3. Obligations of the Data Importer

(1) The Data Importer warrants and undertakes that —
(a) it will have in place appropriate technical and organisational measures to protect the Personal Data against unauthorised or unlawful processing and against accidental loss or destruction or damage, and which provide a level of security appropriate to the risk represented by the Processing and the nature of the data to be protected;
(b) it will have in place procedures so that any Third Party it authorises to have access to the Personal Data, including Data Processors, will respect and maintain the confidentiality and security of the Personal Data. Any person acting under the authority of the Data Importer, including a Data Processor, shall be obligated to Process the Personal Data only on instructions from the Data Importer. This provision does not apply to persons authorised or required by the Regulations to have access to the Personal Data;
(c) it has no reason to believe in the existence of any non-Abu Dhabi Global Market laws that would have a substantial adverse effect on the enforceability of these Clauses, and it will promptly inform the Data Exporter (which will pass such notification on to the Registrar where required) if it becomes aware of any such laws or any changes in such laws which have such a substantial adverse effect;
(d) it will Process the Personal Data for purposes described in Annex B, and has the legal authority to give the warranties and fulfil the undertakings set out in these Clauses;
(e) it will identify to the Data Exporter a contact point within its organisation authorised to respond to enquiries concerning Processing of the Personal Data, and will cooperate in good faith with the Data Exporter, the Data Subject and the Registrar concerning all such enquiries within a reasonable time;
(f) at the request of the Data Exporter, it will provide the Data Exporter with evidence of financial resources sufficient to fulfil its responsibilities under Clause 4 (which may include insurance coverage);
(g) upon reasonable request of the Data Exporter, it will submit its data Processing facilities, data files and documentation needed for Processing to reviewing, auditing and/or certifying by the Data Exporter (or any independent or impartial inspection agents or auditors, selected by the Data Exporter and not reasonably objected to by the Data Importer) to ascertain compliance with the warranties and undertakings in these Clauses, with reasonable notice and during regular business hours. The request will be subject to any necessary consent or approval from a regulatory or supervisory authority within the country of the Data Importer, which the Data Importer will attempt to obtain in a timely fashion;
(h) it will Process the Personal Data, at its option, in accordance with —
(i) the Regulations, or
(ii) the data Processing principles set forth in Annex A,

Data Importer to indicate which option it selects: ...................
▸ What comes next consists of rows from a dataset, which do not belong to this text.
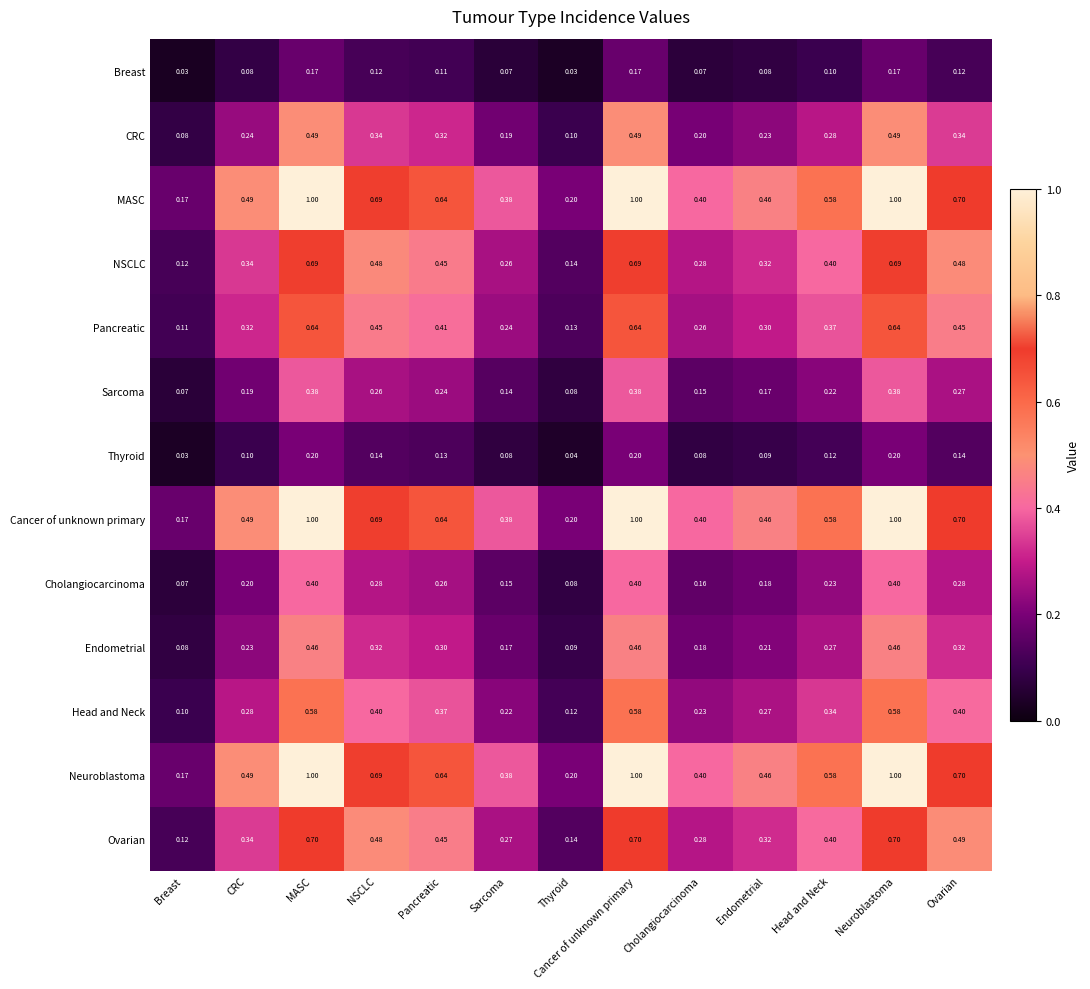

What is the greatest value displayed?

1.0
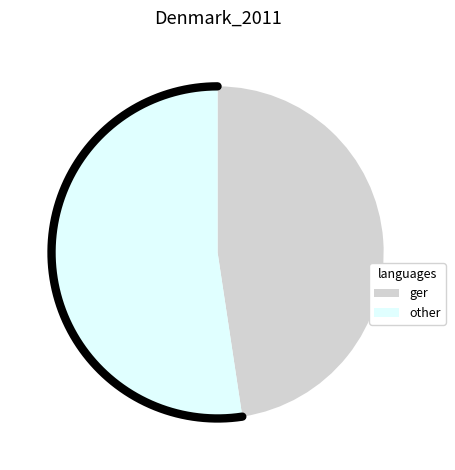

The 5 slice represents 12% of the pie. True or false?

False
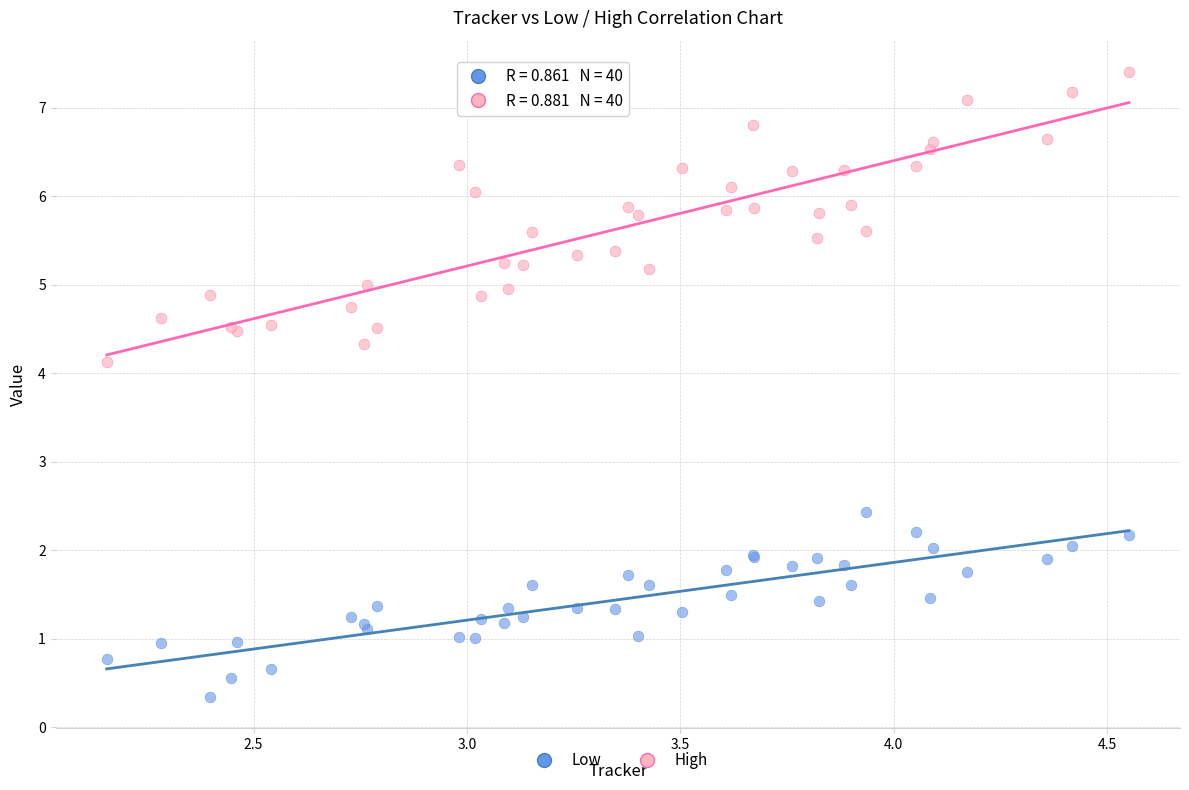

Which series contains the lowest Y value?

Low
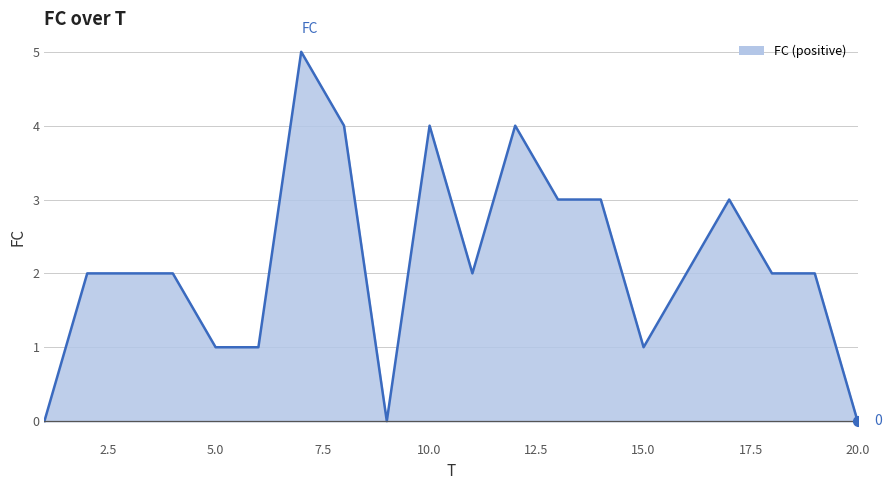

What is the average value?

2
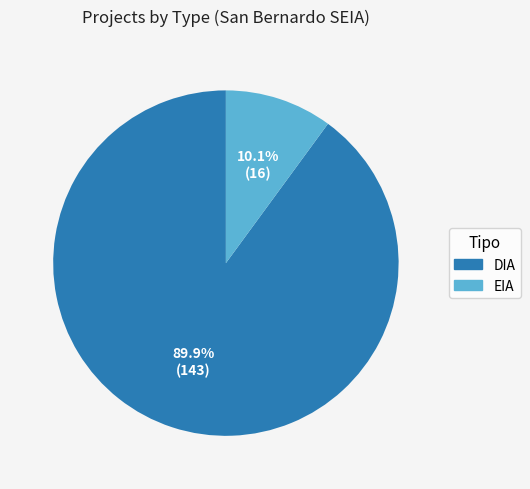

To the nearest percent, what is the difference between the largest and smallest slice percentages?

80%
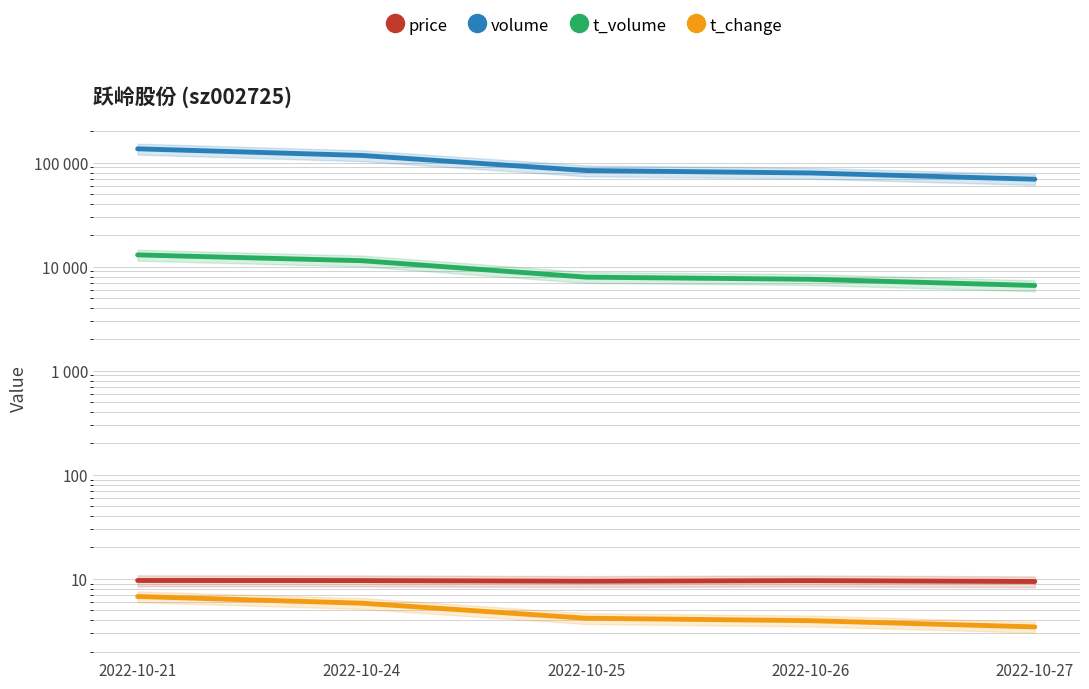

Which category has the lowest value across all series?

2022-10-27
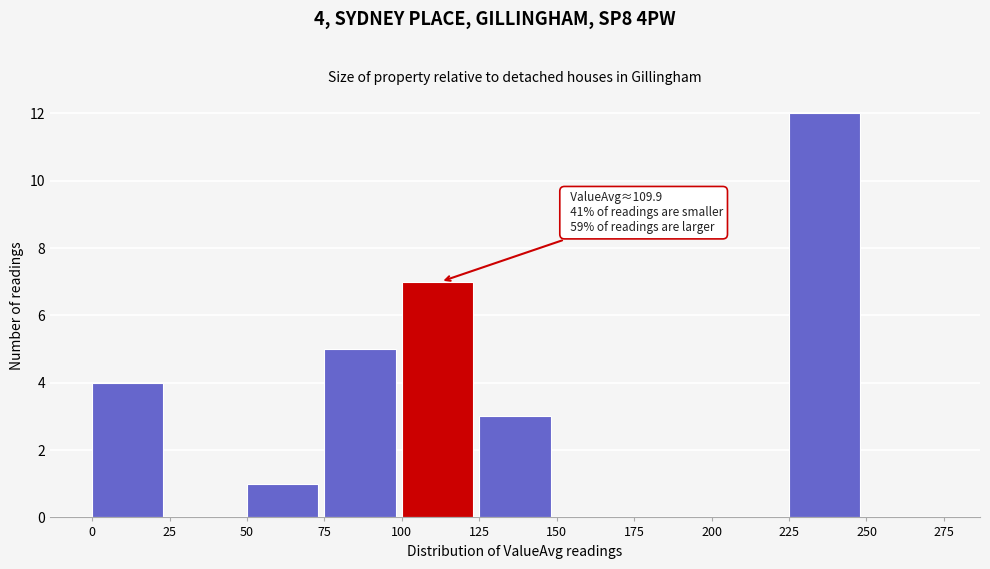

Which range on the x-axis has the tallest bar?

225 to 250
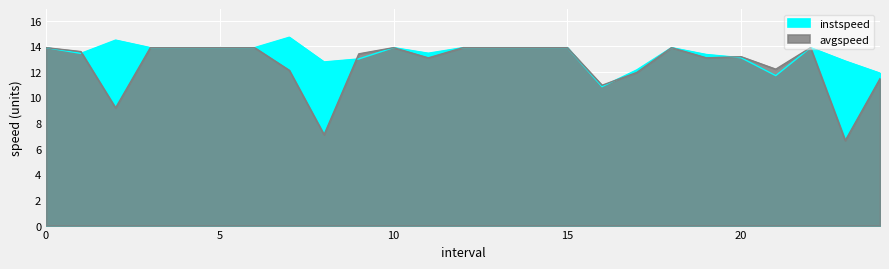

At 23.0, list the series in order from smallest to largest.

avgspeed, instspeed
Initials of Data Importer: ...................................; and
(i) it will promptly notify the Data Exporter about —
(i) any legally binding request for disclosure of the Personal Data by a law enforcement authority unless otherwise prohibited, such as a prohibition under the criminal law of any jurisdiction outside the Abu Dhabi Global Market to preserve the confidentiality of a law enforcement investigation;
(ii) any accidental or unauthorised access; and
(iii) any request received directly from the Data Subjects without responding to that request, unless it has been otherwise authorised to do so.
(2) The Data Importer warrants and undertakes that it will not disclose or transfer the Personal Data to a third party data controller located outside the Abu Dhabi Global Market unless it notifies the Data Exporter about the transfer and —
(i) the third party data controller processes the Personal Data in accordance with a Registrar decision finding that a jurisdiction outside the Abu Dhabi Global Market provides adequate protection;
(ii) the third party data controller becomes a signatory to these Clauses or another data transfer agreement approved by the Registrar;
(iii) Data Subjects have been given the opportunity to object, after having been informed of the purposes of the transfer, the categories of recipients and the fact that the jurisdictions to which data is exported may have different data protection standards; or
(iv) with regard to onward transfers of Sensitive Personal Data, Data Subjects have given their consent to the onward transfer.